Viele Menschen heute in Deutschland sind unzufrieden mit der Politik, mit der Regierung, mit dem Staat. Das haben ja auch wieder die Wahlen in Bayern und Hessen gezeigt. Und dann gibt es unschöne Auseinandersetzungen über die Politik, die richtigen tiefgehenden Hass erzeugen. Der Ruf „Merkel muss weg“ oder der Pegida-Galgen sind ein Ausdruck dieses Hasses. Dabei leben wir eigentlich in einem Deutschland, wo es der Masse der Menschen noch nie besser ging – auch hier im Osten Deutschlands.
Die Bildzeitung schrieb vor ein paar Tagen: Deutschland geht es gut, doch populistische Parteien gewinnen an Zulauf.
In Deutschland herrscht fast Vollbeschäftigung, Löhne und Renten steigen kräftig, die Preise sind stabil und um unsere Polizei beneiden uns viele Länder der Welt.
Deutschland geht es gut! Trotzdem wird die Unzufriedenheit vieler Menschen mit den Regierenden in Berlin und in den Ländern größer, wütender, gefährlicher. Populistische Parteien und Bewegungen links wie rechts gewinnen an Zulauf.
Warum nur? Wir sind ein sorgloses Land, aber das heißt nicht, dass die Menschen sich keine Sorgen machen. Dazugehören und gehört werden, es ist dieses Gefühl, das viele an ihrer Heimat vermissen.
Politik muss deshalb heute mehr schaffen als „Wohlstand für alle“: ein Gefühl des Zusammenhalts und die Zuversicht, dass gut bleibt, was heute schon gut ist.
Natürlich machen Menschen Fehler, natürlich machen Regierungen Fehler, auch hier in Deutschland, natürlich machen unsere Regional- und unsere Kommunal-Parlamente Fehler. Und die müssen dann auch beim Namen genannt werden, aber es geht eben auch um die Art und Weise, wie man es tut.
Nun sind wir heute als Christen in ganz besonderer Weise angefragt nach unserem Verhältnis zu Staat und Regierung, zu unserem Kommunalparlament – sprich Gemeinderat.
„Die Behörden sind kein Schrecken für eine gute Tat. Wenn du sie nicht fürchten willst, tue das Gute. Das wird dir von ihr öffentliches Lob einbringen.“ so habe ich in einem Kommentar über unseren Text gelesen.

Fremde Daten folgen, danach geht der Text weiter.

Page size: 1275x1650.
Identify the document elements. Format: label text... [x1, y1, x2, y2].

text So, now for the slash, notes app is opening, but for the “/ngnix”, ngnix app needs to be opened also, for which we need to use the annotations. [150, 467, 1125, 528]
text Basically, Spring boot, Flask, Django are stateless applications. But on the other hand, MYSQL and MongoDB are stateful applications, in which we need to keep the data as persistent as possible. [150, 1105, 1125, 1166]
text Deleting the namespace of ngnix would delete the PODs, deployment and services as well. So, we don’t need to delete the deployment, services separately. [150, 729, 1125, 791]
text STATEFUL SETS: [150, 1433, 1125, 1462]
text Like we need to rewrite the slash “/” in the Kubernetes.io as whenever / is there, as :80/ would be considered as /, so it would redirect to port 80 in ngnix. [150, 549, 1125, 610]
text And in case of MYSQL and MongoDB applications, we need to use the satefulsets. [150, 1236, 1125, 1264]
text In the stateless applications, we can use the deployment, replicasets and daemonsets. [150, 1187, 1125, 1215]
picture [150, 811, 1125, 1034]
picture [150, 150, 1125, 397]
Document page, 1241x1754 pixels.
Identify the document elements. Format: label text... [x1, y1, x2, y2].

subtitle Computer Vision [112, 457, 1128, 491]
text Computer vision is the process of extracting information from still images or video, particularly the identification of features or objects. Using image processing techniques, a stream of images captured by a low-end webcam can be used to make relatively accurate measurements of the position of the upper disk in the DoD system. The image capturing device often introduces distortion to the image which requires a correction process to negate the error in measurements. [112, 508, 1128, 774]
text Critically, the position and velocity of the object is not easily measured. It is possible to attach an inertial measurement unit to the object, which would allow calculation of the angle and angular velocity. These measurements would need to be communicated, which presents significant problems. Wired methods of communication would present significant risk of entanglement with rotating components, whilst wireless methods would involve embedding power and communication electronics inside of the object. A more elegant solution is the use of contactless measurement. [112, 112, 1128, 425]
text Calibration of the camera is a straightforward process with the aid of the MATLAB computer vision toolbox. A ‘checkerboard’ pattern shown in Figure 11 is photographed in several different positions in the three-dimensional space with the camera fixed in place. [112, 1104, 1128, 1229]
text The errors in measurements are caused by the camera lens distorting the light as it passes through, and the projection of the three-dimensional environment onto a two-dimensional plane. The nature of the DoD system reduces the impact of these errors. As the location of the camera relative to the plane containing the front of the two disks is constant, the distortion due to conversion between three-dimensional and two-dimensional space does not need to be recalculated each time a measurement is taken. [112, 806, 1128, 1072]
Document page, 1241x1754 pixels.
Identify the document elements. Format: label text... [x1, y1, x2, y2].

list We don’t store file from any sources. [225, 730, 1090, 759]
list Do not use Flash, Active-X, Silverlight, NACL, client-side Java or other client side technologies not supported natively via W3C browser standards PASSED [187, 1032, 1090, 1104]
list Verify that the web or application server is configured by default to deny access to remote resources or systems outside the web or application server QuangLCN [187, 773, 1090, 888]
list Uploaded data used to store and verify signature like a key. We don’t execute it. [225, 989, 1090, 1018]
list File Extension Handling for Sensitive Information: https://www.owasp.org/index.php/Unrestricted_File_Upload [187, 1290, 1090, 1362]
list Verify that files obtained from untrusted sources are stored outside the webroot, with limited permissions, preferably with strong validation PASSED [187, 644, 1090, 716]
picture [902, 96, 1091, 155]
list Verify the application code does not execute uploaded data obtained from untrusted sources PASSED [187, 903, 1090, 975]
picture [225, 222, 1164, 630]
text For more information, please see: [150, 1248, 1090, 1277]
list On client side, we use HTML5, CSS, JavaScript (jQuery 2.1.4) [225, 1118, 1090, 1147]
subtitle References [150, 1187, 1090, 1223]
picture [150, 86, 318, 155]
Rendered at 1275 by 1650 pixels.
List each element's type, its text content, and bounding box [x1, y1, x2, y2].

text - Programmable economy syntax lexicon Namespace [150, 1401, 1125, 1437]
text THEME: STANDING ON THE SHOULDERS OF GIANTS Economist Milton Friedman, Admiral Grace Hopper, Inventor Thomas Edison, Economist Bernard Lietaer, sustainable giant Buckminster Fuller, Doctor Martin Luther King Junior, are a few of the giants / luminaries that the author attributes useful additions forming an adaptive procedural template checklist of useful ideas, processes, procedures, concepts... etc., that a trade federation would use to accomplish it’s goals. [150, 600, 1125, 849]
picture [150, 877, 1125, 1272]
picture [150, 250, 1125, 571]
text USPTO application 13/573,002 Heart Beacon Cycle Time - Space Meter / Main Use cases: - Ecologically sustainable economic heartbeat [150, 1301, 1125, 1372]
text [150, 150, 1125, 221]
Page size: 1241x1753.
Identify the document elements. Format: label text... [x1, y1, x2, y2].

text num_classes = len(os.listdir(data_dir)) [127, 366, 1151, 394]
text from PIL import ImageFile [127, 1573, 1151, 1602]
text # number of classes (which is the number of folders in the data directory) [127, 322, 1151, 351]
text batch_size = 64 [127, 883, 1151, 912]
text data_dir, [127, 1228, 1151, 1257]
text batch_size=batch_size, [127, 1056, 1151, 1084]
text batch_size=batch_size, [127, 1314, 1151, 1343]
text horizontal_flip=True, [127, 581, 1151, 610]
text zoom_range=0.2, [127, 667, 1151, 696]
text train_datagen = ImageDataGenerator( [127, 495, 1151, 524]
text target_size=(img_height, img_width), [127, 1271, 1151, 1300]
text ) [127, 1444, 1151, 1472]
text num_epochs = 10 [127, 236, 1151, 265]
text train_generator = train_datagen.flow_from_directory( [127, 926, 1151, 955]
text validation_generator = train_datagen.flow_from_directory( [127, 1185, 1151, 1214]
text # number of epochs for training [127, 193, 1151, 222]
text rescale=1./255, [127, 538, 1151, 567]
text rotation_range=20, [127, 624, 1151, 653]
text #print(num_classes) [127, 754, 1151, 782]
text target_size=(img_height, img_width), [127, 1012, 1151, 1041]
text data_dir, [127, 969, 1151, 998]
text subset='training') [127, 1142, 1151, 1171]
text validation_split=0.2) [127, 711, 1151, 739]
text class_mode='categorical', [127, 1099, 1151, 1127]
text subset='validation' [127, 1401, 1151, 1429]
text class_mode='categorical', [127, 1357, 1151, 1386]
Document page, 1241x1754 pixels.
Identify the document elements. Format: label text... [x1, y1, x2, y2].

Auch heute geht es wieder um die leidige Geschichte mit den Steuern. Wer von uns zahlt denn gern Steuern?
Ich auch nicht und ich denke, ich habe einen recht guten Steuerberater, der mir manches an Steuern wieder zurückholt. Er hat von mir gerade wieder einen dicken Ordner bekommen. Aber dennoch bekommt der Staat in all seinen Formen vom Kommunalparlament bis zur Bundesregierung noch genügend von mir. Und das ist auch rechtens, denn sonst funktioniert das Gemeinwesen nicht. Dass man immer mal darauf sieht, dass Steuern wieder gesenkt werden, steht auf einem anderen Blatt. Aber auch Jesus macht das schon deutlich, als man ihn nach dem Steuern zahlen fragte: So gebt dem Kaiser, was des Kaisers ist, und Gott, was Gottes ist! (Lk 20,25)
Vor zwei Wochen predigten wir im Gottesdienst schon über einen Bibeltext, der so einen ähnlichen Aspekt beleuchtete. Es war der Brief des Jeremia an die Exulanten in Babylon, wo er sie aufforderte, dort sesshaft zu werden und für das Gemeinwesen einzutreten. Dabei schrieb er einen sehr wichtigen Satz, der auch für uns als Christen hier im Wieratal gelten sollte:
Suchet der Stadt Bestes, dahin ich euch habe wegführen lassen, und betet für sie zum HERRN; denn wenn’s ihr wohlgeht, so geht’s euch auch wohl. ( Jeremia 29,7)
Das Gebet für unsere Regierung ist ein wichtiger Punkt. Das bedeutet Regierung in allen Formen: Bundesregierung, Landesregierung, Kreistag und Gemeinderat. Es ist unsere Aufgabe bei Gott für die Politiker im Gebet einzutreten, dass sie zum Wohle des Landes, der Orte und der Gesellschaft wirken.
Und wir haben, dann auch eine Zusage, dass es uns gut geht.
Amen.
Und der Friede Gottes, welche höher ist als alle Vernunft, bewahre unsere Herzen und Sinne in Christus Jesus.